Author: Lena Näre
Whiteness as a contemporary social (note: not biological) category in the West is understood as ordinary, neutral, normal and hegemonic, i.e. the position of the powerful and majority. Richard Dyer (1997: 3) argues that white is the dominant position and normative space against which difference is measured. It is the point from which judgments regarding beautiful and ugly, normal and abnormal, civilized and barbarian are made. Dyer writes that ‘whites are not of a certain race, they are just human race’.
Dyer’s work is a key text in critical white studies. Nowadays, a growing field of study, it can only be relevant if based on an explicitly anti-racist paradigm. Hence, the starting point for our analysis cannot be that whiteness is a racial category like any other ‘race’, but that whiteness is a racial category unlike any other because it is perceived as the powerful, dominant and normalised position (Garner 2007). Moreover, critical white studies seek to analyse whiteness as a process, which is contingent. Whiteness is hence understood differently according to the geographical and temporal context.
When we approach whiteness as a historical category, we can start tracing its particular history. Alistair Bonnett (1998) discusses how throughout modernity whiteness became conflated with European identities and excluded other pre-modern white identities for instance in China and Middle East. He examines how from seventeenth century onwards in a historical development, which reached its peak in the nineteenth century with social Darwinism, Europeans became obsessed with whiteness as a racial category and gradually marginalised other white identities from the category of white. Bonnett argues that there was an excessive investment in whiteness through which it became a scientific and an objectified category resulting in perceiving people of European origin as ‘white’, no matter what their skin complexion. He argues that whilst pre-modern Chinese and Middle Eastern people described themselves as white in a positive light, the use of the category differed significantly from the Europeans racial fetishism. Pre-modern non-European white people did not perceive whiteness as a natural category nor did they invest so much of their sense of identity within it (Bonnett 1998). Whiteness is hence a quintessentially European category.
The excessive investment in whiteness continues today. Whiteness in contemporary societies can be understood as structures of domination, as a white privilege deriving from the dominance of Western European thought, military and technological power over the last five centuries, apparent in the global projects of colonialism and neo-colonialism in particular (Garner 2007). Empirical studies on white people have shown that whiteness remains an invisible category in many people’s lives and that white people are reluctant to speak of their race (see e.g. Frankenberg 1994). Yet, silence about whiteness serves to maintain the status quo of power relations between people who are perceived as white and non-white. We need to unravel what whiteness means as a structural and everyday privilege. Peggy McIntosh (1988) an American feminist and anti-racist described whiteness accurately as ‘an invisible package of unearned assets that I can count on cashing in each day, but about which I was ”meant” to remain oblivious.’ McIntosh listed 50 effects of whiteness in her everyday life including effect such as:
- I can turn on the television or open to the front page of the paper and see people of my race widely represented.

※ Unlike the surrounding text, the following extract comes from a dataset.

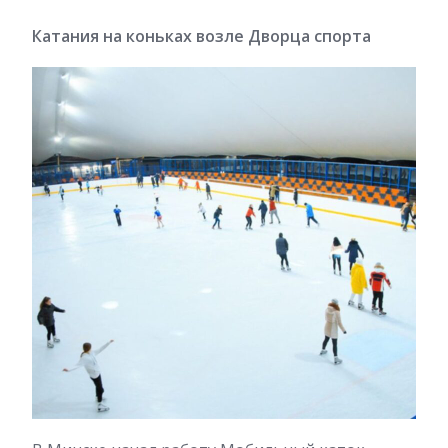
Катания на коньках возле Дворца спорта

- When I am told about our national heritage or about ”civilization,” I am shown that people of my color made it what it is.
- Whether I use checks, credit cards or cash, I can count on my skin color not to work against the appearance of financial reliability.
- I am never asked to speak for all the people of my racial group
- I will feel welcomed and ”normal” in the usual walks of public life, institutional and social.
George Lipsitz (1998) discusses the structural effects of white privilege in his analysis of the US housing market and the residential segregation in US cities. Lipsitz analyses how practices of obtaining mortgages are racialised in that African-Americans and Latinos are more likely to have their loan applications denied than white Americans. Banning the access to loans means that black and Hispanic Americans have to remain in cheaper suburban areas. Another example of whiteness as dominance is the diverse public and juridical responses to crimes committed by white or black men. In the US black men are much more likely to get a death penalty for killing a white person than white men for killing a black person. It is against this historical backdrop of whiteness as a dominant structure that we should conceptualise affirmative action policies and programmes as a mix of redistributive and restorative justice.
It is time that we start unravelling what white privilege means in the Finnish context, and what are its structural and daily effects.
References:
Bonnet, A. (1998) ”Who was white? The disappearance of non- European white identities and the formation of European racial whiteness” Ethnic and Racial Studies, 21(6): 1029-56.
Dyer, R. (1997) White, London: Routledge.
Garner, S. (2007) Whiteness: An Introduction. Abingdon: Routlegde.
Lipsitz, G. (1998) Possessive Investment in Whiteness. How White People Profit from Identity Politics. Philadelphia: Temple University Press.